GitHub - Zenodo Integration for GRASS GIS
This wiki-page provides information about the linkage between the GRASS GIS repository on GitHub and the data archive Zenodo. This includes the motivation why this is relevant for the GRASS GIS community, hands on advice from the Zenodo helpdesk how to do the task and strategic information about future development paths, as this is partially work in progress (scientific grade automated software citation by persistent identifiers).
Zenodo is a general-purpose open-access repository for scientific information. It is developed under the European OpenAIRE program (a network of Open Access repositories, archives and journals that support Open Access policies) and operated by CERN. The services provided by Zenodo are based on an Open Source software stack. To users, including the GRASS GIS developer team, Zenodo provides long term archiving of digital content, including software. Every user can uplaod up to 50Gb of digital scientific content.
- Zenodo policies
- Zenodo Documentation: Software Deposit - Guidance for Researchers
- Software citations now available in Zenodo
Benefits for the GRASS GIS community
Long term archiving
Zenodo stores the archived data (GRASS GIS codebase)in the CERN Data Center. Both data files and metadata are kept in multiple online and independent replicas. CERN has considerable knowledge and experience in building and operating large scale digital repositories and a commitment to maintain this data centre to collect and store 100s of PBs of LHC data as it grows over the next 20 years. In the highly unlikely event that Zenodo will have to close operations, it is guaranteed that all content will be migrated to other suitable repositories, and since all uploads have DOIs, all citations and links to Zenodo resources (GRASS GIS codebase) will not be affected. (Source: Zenodo FAQ)
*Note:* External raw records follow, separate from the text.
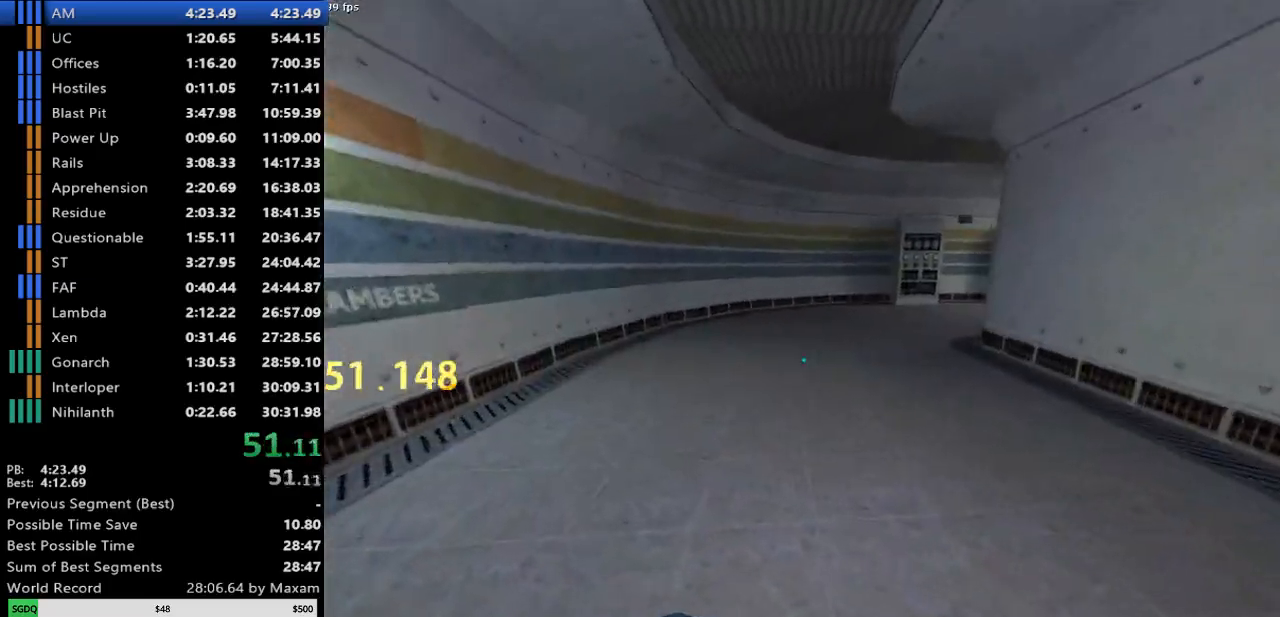
{"keys": ["d", "w"], "mouse": [], "events": [[17, "a", "up"], [67, "a", "down"], [167, "a", "up"], [200, "d", "down"]]}
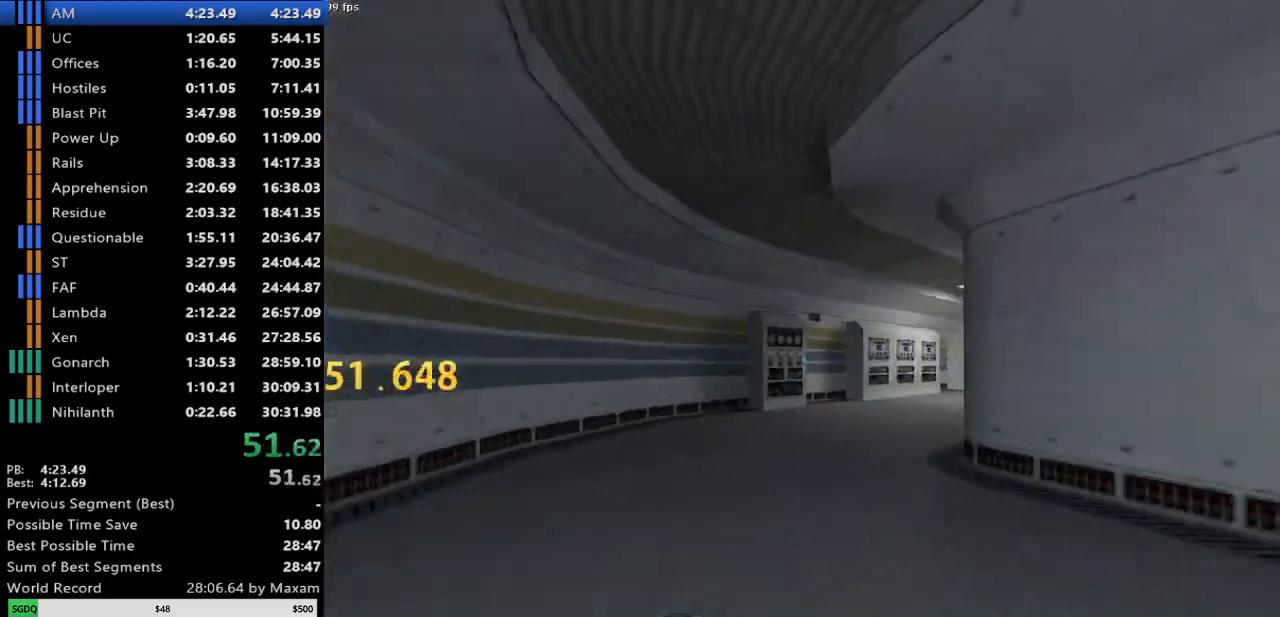
{"keys": ["d"], "mouse": [], "events": [[133, "mouse_wheel_down", "down"], [183, "a", "down"], [183, "w", "up"], [217, "d", "up"], [417, "a", "up"], [417, "d", "down"], [417, "mouse_wheel_down", "up"]]}
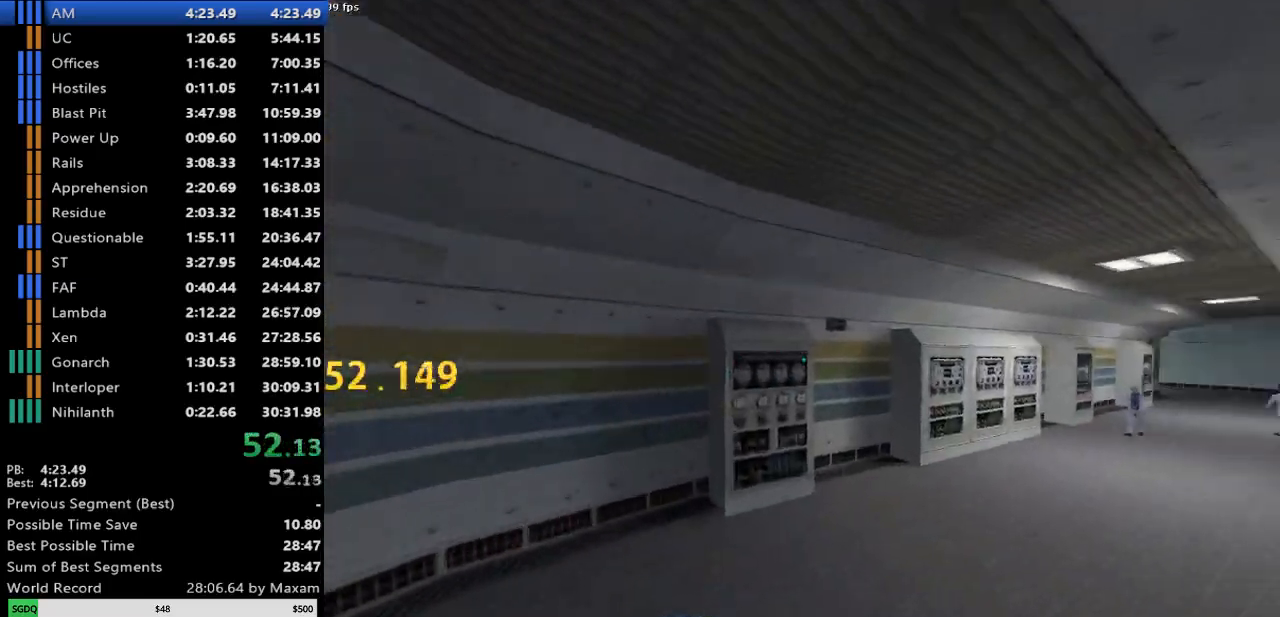
{"keys": ["d"], "mouse": ["wheel_down"], "events": [[200, "a", "down"], [233, "d", "up"], [233, "mouse_wheel_down", "down"], [433, "a", "up"], [433, "d", "down"]]}
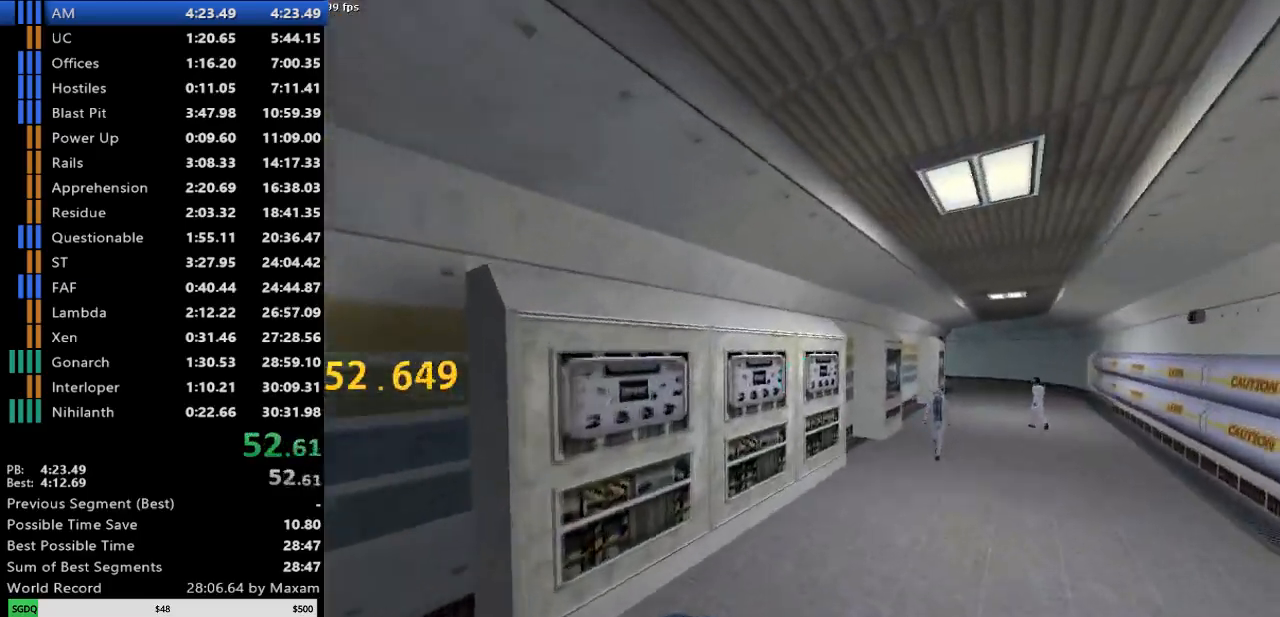
{"keys": ["a"], "mouse": ["wheel_down"], "events": [[17, "mouse_wheel_down", "up"], [300, "a", "down"], [350, "d", "up"], [400, "mouse_wheel_down", "down"]]}
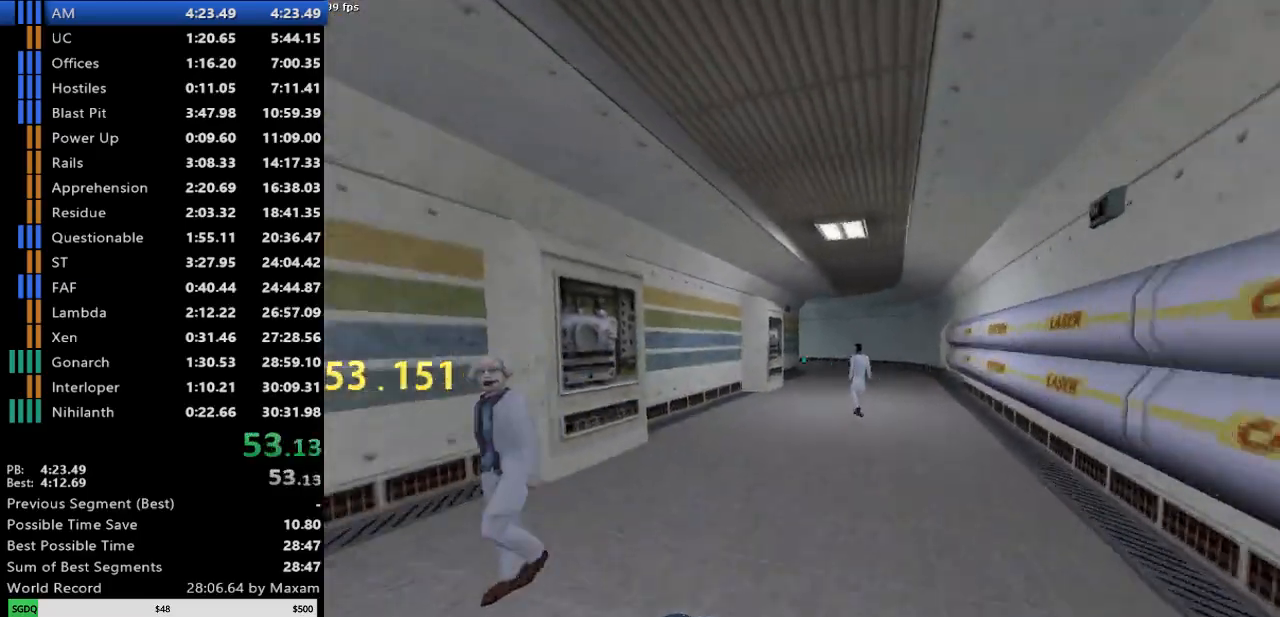
{"keys": ["d"], "mouse": [], "events": [[83, "a", "up"], [83, "d", "down"], [183, "mouse_wheel_down", "up"], [217, "a", "down"], [217, "d", "up"], [450, "a", "up"], [450, "d", "down"]]}
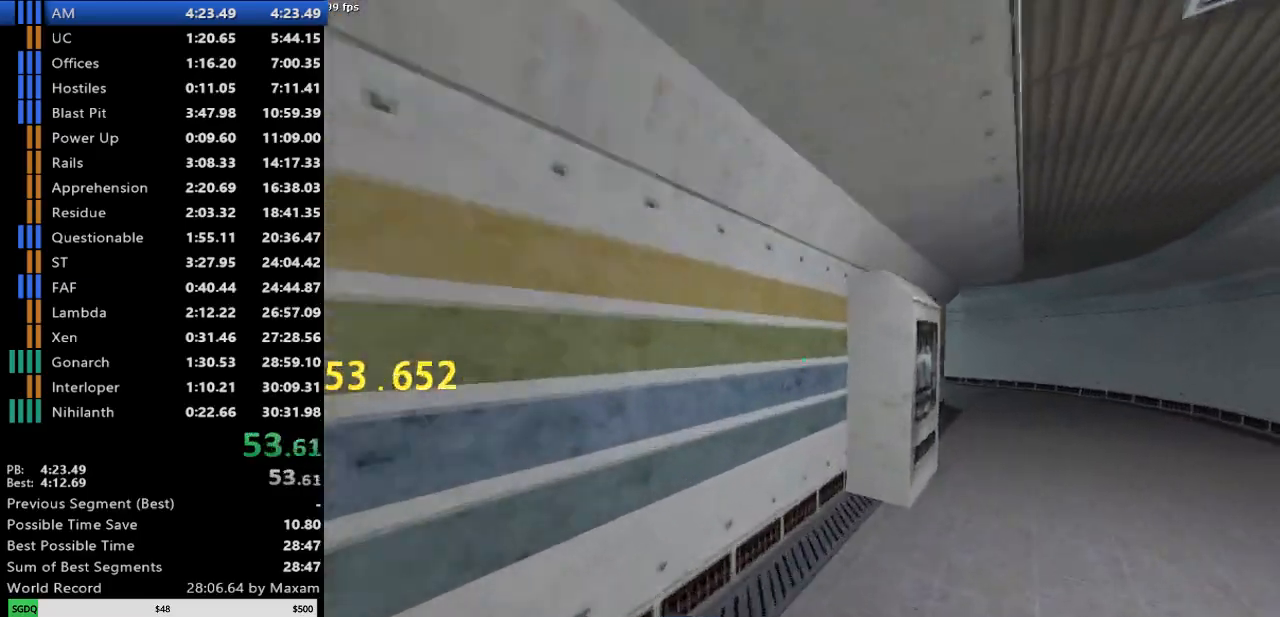
{"keys": ["a"], "mouse": [], "events": [[50, "mouse_wheel_down", "down"], [333, "mouse_wheel_down", "up"], [433, "a", "down"], [433, "d", "up"]]}
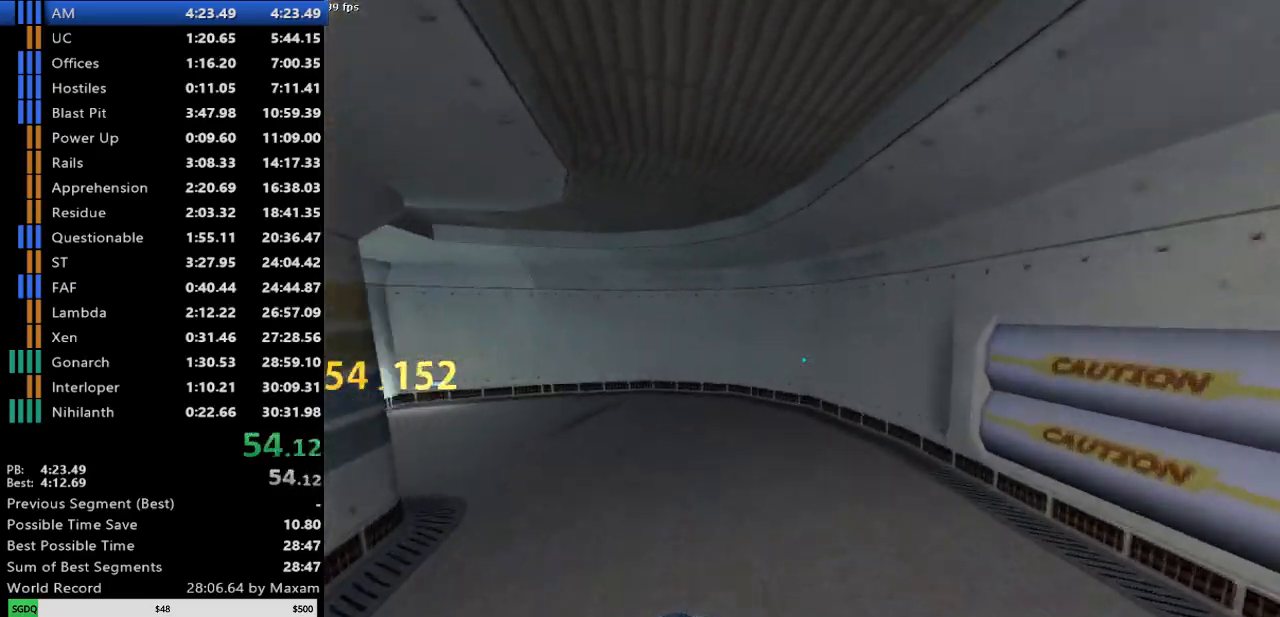
{"keys": ["a"], "mouse": ["wheel_down"], "events": [[250, "mouse_wheel_down", "down"]]}
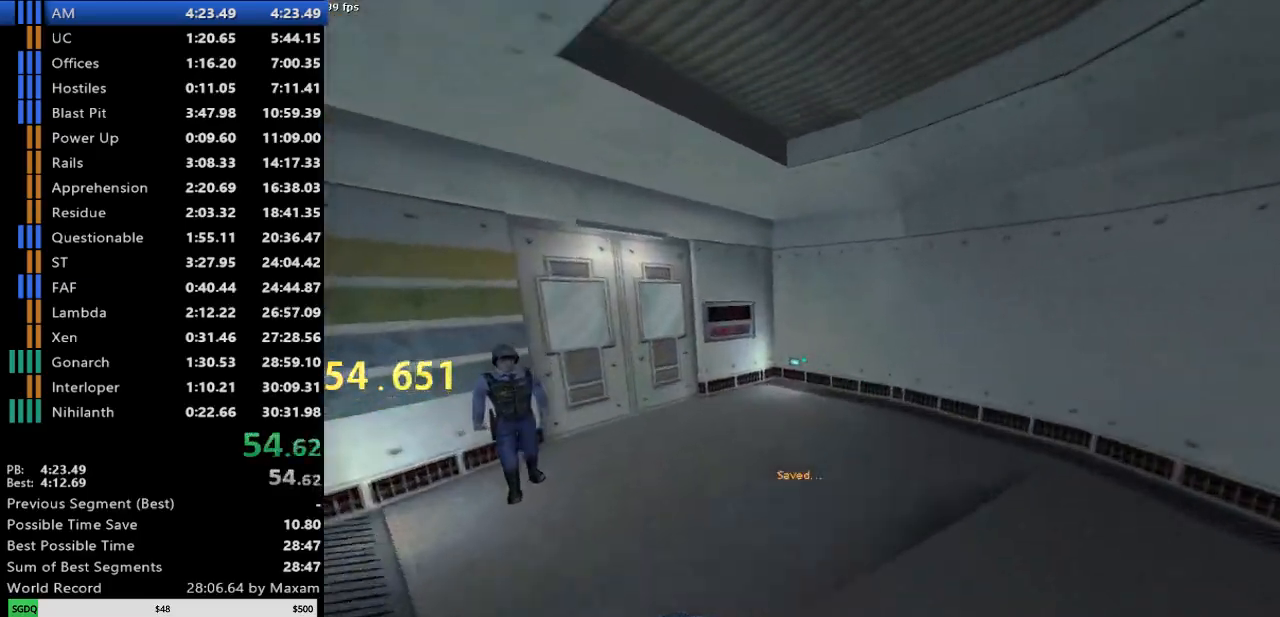
{"keys": ["w"], "mouse": [], "events": [[33, "mouse_wheel_down", "up"], [367, "w", "down"], [417, "a", "up"]]}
Scientific citation by DOI
Currently, the GRASS GIS web presence (only) recommends citation by BibTEXBibTeX
All content archived in Zenodo receives a persistent identifier, a DOI (Digital Object Identifier). DOI can be used through webbrowsers. Unlike an URL (-> 404 error) they can by design never expire. The technical infrastructure for this is provided by the DataCite non-profit organisation. DOI are cited in scientific literature similar to ISBN or ISSN numbers.
A DOI-link resolves to a so called "landing page", a html page with metadata information (both human and machine readable) and a link to the archived digital content (e.g. the GRASS GIS codebase stored in Zenodo).
The "Zenodo page" for the GRASS GIS codebase is its DOI landing page.
Zenodo provides a service to render citation strings based on the landing page metadata in several hundreds of formatting styles, including Research Information Systems (RIS).
The GRASS GIS codebase has one "umbrella" DOI minted for it by Zenodo. This DOI is incremented for each GRASS GIS release by DOI versioning. This allows to cite both the GRASS GIS codebase in general (-> "umbrella DOI") and particular releases (by its DOI version).
GitHub - Zenodo Integration
- GitHub Guide: Making Your Code Citable
- GenR-Blogpost: Make Your Code Citable Using GitHub and Zenodo: A How-to Guide
GRASS GIS specific information
The following feedback was provided by the Zenodo helpdesk in Q1/Q2 2019 in advance of the GRASS github migration:
Many DOI for individual GRASS modules or rather a DOI for the GRASS GIS software framework ?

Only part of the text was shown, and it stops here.